What this task involves: When you reach the line containing "först utreda orsaken, eftersom", repeat that line and each one after it exactly until the records end, leaving out pictures.

(Stored items from a collection)
:::::

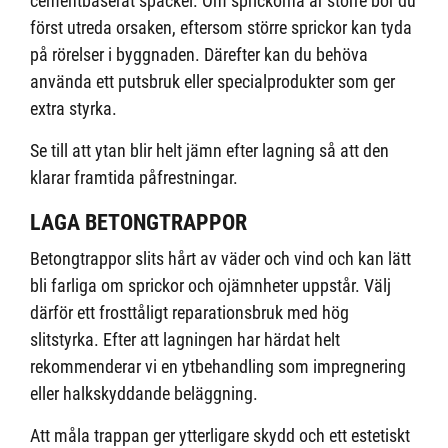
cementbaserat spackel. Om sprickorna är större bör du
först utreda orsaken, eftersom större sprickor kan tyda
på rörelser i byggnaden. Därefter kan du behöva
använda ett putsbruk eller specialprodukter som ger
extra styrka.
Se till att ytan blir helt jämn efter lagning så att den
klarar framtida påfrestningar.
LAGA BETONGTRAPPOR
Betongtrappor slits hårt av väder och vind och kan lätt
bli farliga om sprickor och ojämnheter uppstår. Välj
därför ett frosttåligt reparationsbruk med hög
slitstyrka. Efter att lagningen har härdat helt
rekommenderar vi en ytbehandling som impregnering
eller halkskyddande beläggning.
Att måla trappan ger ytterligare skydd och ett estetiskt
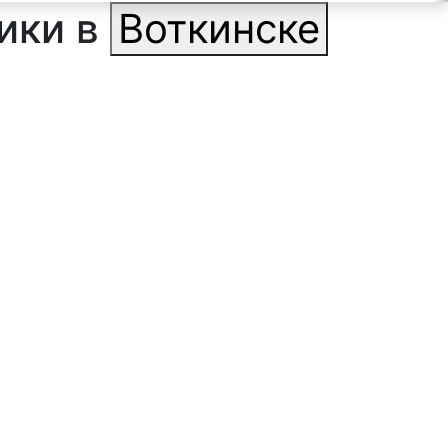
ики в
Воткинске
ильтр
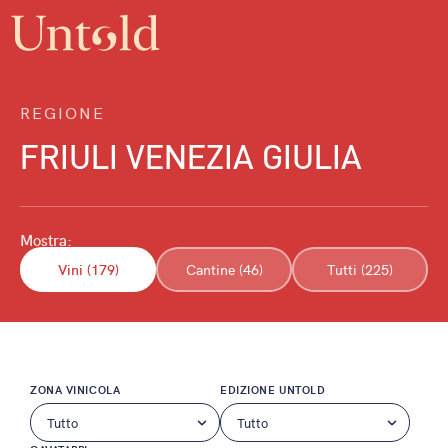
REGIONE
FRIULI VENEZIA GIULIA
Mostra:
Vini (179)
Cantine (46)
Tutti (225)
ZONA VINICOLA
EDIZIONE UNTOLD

:::::

Result:
först utreda orsaken, eftersom större sprickor kan tyda
på rörelser i byggnaden. Därefter kan du behöva
använda ett putsbruk eller specialprodukter som ger
extra styrka.
Se till att ytan blir helt jämn efter lagning så att den
klarar framtida påfrestningar.
LAGA BETONGTRAPPOR
Betongtrappor slits hårt av väder och vind och kan lätt
bli farliga om sprickor och ojämnheter uppstår. Välj
därför ett frosttåligt reparationsbruk med hög
slitstyrka. Efter att lagningen har härdat helt
rekommenderar vi en ytbehandling som impregnering
eller halkskyddande beläggning.
Att måla trappan ger ytterligare skydd och ett estetiskt
ики в
Воткинске
ильтр
REGIONE
FRIULI VENEZIA GIULIA
Mostra:
Vini (179)
Cantine (46)
Tutti (225)
ZONA VINICOLA
EDIZIONE UNTOLD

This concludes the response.